Date of Award


Document Type


Degree Name

Doctor of Education (EdD)


School of Education

First Advisor

Terry Huffman, Ph.D.

Second Advisor

Scot Headley, Ph.D.

Third Advisor

Gary Sehorn, Ed.D.


This qualitative study examined the perceptions and lived experiences of four successful online credit recovery students in a rural high school in northwestern Oregon. Each of the students had failed at least one high school course in a traditional face-to-face setting and subsequently enrolled in and passed at least one equivalent course in an online credit recovery environment. Personal interviews were utilized to document the students’ perspectives concerning their sense of community belongingness, motivation, and the effectiveness of their online credit recovery course design and delivery.
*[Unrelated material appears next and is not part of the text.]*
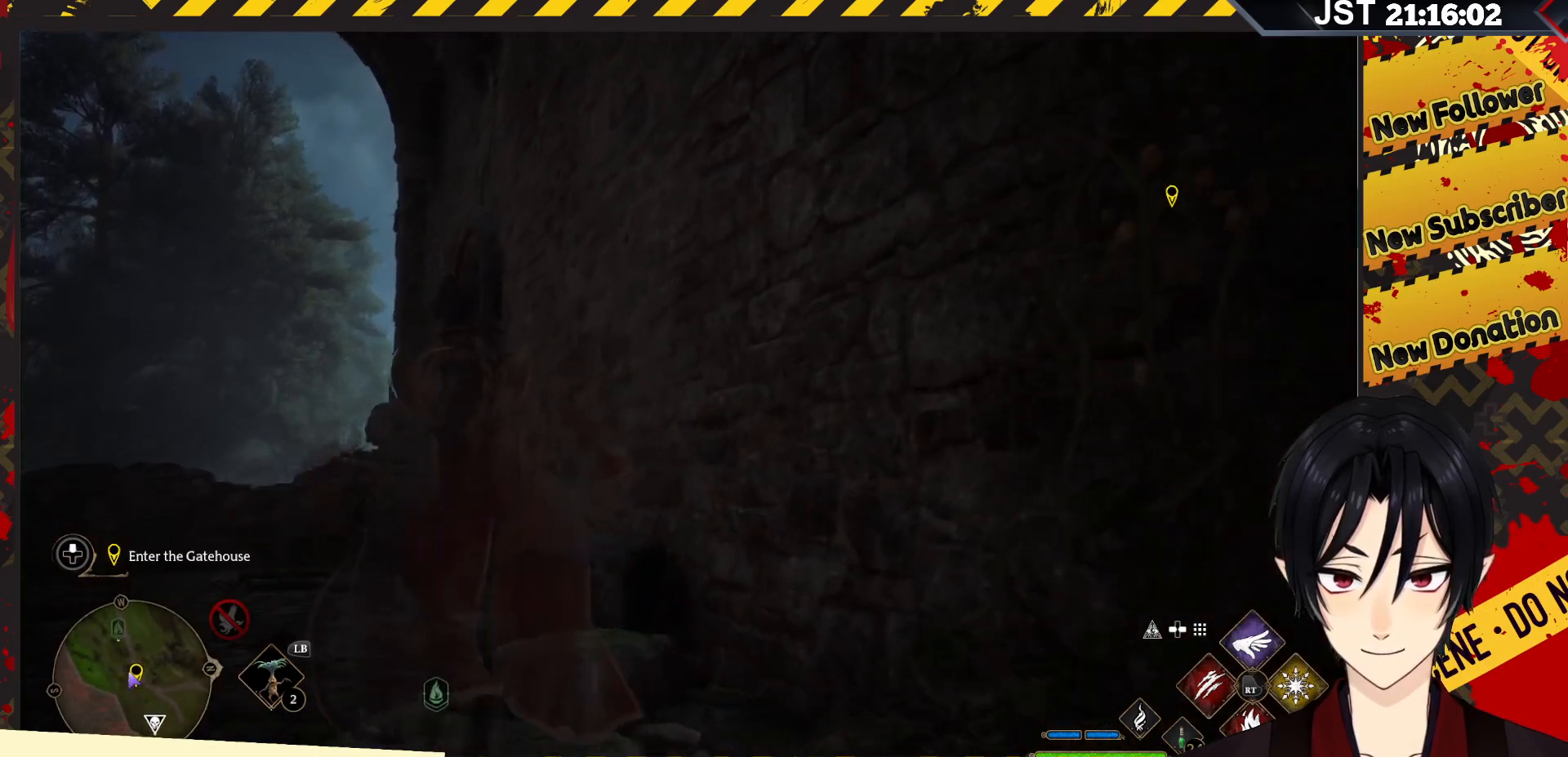
{"buttons": [], "left_stick": "up-left", "right_stick": "center", "events": [[267, "A", "down"], [433, "A", "up"]]}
The analysis of the data identified five main themes: (a) an in-person teacher/facilitator is an important factor in online credit recovery, (b) graduation is a primary motivation to keep going in virtual credit recovery courses, (c) fewer distractions from peers in virtual credit recovery helped students’ course progression, (d) constant pace and progress visibility had an impact on academic motivation, and (e) the support of personal connections is important for online credit recovery students as they progress academically. This study suggests that the support of a variety of stakeholders, a caring and engaged course facilitator/teacher, healthy peer relationships, individually tailored pace and progress data, and a focus on graduation can be crucial components of the recipe for academic success in virtual credit recovery courses.